## Task details
Please set down each of the lines below once more, exactly, omitting all pictures.

## Given data

____________

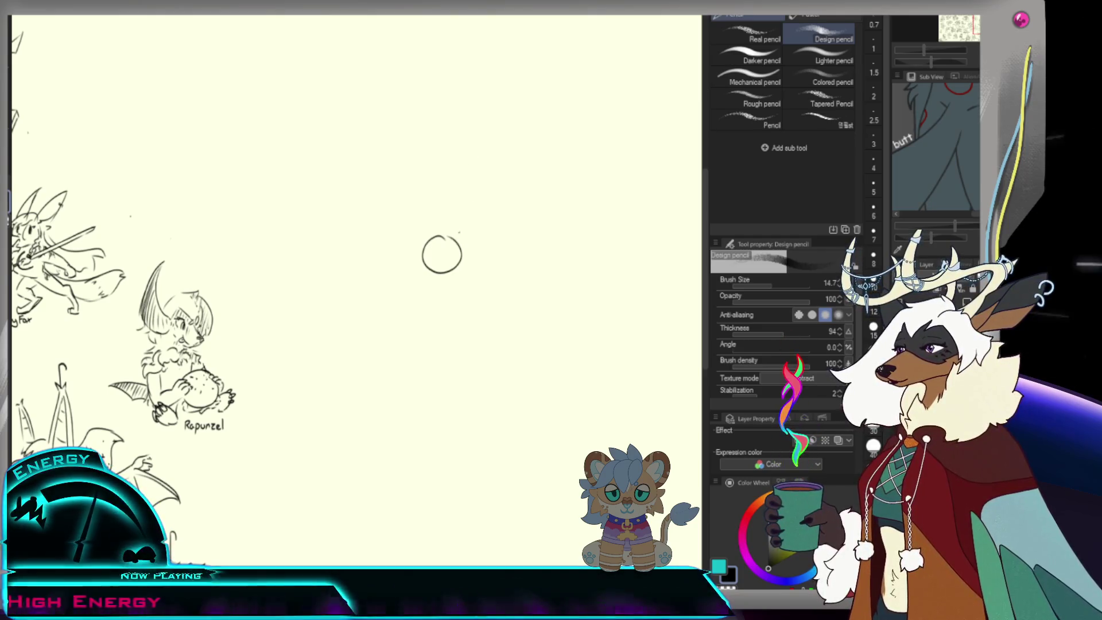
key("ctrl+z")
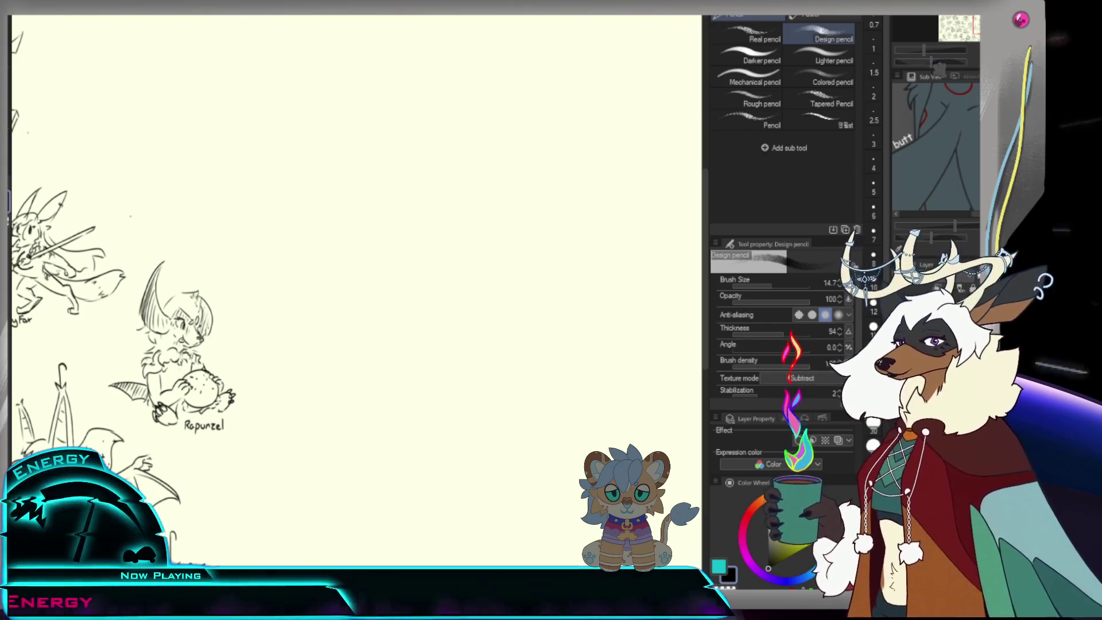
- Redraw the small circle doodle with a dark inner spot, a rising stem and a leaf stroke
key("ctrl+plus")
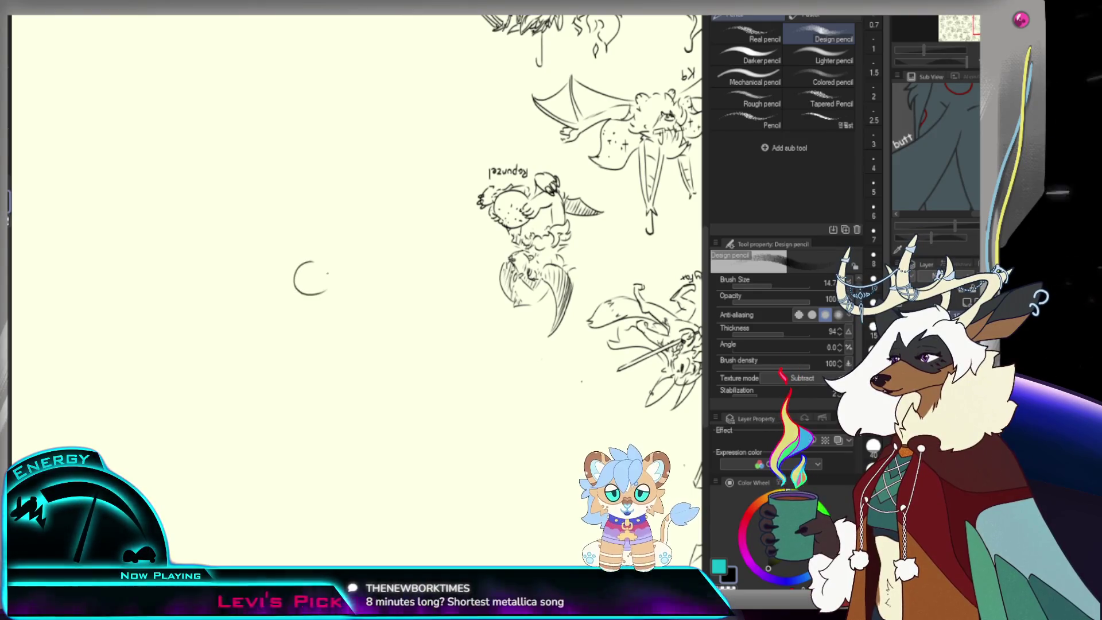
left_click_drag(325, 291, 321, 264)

____________

## Solution to this task
key("ctrl+z")
- Redraw the small circle doodle with a dark inner spot, a rising stem and a leaf stroke
key("ctrl+plus")
left_click_drag(325, 291, 321, 264)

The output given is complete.